+++ Document section +++

Wren boys make merry

Good humour, colourful costumes and songs more than made up for any fall in numbers at the annual Wren Boys celebration at Sandymount…

Good humour, colourful costumes and songs more than made up for any fall in numbers at the annual Wren Boys celebration at Sandymount Green, Dublin, yesterday. Shortly before midday there were but a few bystanders present to witness the doors of Ryans' Sandymount House burst open and a variety of characters resplendent in red curly noses, multi-coloured vests and trousers emerge.

As the Wren Boys made their way around the green playing banjos, a guitar and a bodhrán, the crowds began to gather, clapping and singing along. By the time the spectacle arrived at a stage on the corner of Claremont Road, there were up to a dozen wren boys and any number of hawkers, gawkers and collectors for good causes in their wake.

+++ Data for analysis +++

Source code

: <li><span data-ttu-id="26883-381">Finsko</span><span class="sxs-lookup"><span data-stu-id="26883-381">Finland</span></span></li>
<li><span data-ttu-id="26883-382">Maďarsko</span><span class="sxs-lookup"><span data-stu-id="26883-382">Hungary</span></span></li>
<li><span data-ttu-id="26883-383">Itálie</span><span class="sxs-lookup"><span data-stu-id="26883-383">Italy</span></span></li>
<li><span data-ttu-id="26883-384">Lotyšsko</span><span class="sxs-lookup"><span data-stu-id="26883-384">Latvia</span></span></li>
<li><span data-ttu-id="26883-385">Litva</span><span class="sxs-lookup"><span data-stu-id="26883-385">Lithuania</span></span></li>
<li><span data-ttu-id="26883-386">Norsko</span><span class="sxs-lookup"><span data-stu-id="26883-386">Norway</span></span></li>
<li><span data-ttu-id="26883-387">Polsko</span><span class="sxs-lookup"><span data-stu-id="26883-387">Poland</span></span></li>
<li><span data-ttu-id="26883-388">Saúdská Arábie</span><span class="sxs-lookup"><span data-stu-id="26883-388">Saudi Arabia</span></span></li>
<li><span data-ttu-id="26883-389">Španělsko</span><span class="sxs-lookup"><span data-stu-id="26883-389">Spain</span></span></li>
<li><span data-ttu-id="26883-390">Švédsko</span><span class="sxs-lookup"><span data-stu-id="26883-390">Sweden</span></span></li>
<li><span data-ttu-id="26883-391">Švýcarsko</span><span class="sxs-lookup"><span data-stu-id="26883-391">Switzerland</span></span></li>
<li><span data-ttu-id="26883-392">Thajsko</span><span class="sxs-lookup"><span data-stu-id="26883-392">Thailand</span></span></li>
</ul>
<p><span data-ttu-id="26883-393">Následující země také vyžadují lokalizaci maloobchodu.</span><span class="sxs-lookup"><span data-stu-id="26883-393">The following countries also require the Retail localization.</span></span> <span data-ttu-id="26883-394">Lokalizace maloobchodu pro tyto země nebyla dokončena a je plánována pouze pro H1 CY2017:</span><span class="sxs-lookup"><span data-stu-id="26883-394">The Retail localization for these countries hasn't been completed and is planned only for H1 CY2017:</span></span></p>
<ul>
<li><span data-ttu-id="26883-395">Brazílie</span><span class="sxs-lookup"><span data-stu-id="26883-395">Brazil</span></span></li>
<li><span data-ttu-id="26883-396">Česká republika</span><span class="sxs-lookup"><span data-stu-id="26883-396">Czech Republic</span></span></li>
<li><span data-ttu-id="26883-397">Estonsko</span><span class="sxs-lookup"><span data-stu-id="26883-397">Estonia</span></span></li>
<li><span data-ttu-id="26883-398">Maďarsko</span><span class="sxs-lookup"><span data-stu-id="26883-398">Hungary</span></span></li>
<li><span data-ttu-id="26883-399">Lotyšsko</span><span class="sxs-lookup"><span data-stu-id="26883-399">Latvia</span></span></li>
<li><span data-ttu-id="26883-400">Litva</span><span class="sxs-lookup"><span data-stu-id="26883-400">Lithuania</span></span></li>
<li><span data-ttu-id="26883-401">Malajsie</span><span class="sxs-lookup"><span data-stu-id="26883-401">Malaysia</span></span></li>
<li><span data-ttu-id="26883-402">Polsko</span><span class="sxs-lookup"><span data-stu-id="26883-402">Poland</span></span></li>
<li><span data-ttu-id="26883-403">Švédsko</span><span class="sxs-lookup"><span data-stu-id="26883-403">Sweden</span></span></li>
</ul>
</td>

+++

(What the exercise asks) In the Wren Boys article, what instruments did the Wren Boys play as they made their way around the green?

(Result below) Banjos, a guitar and a bodhrán.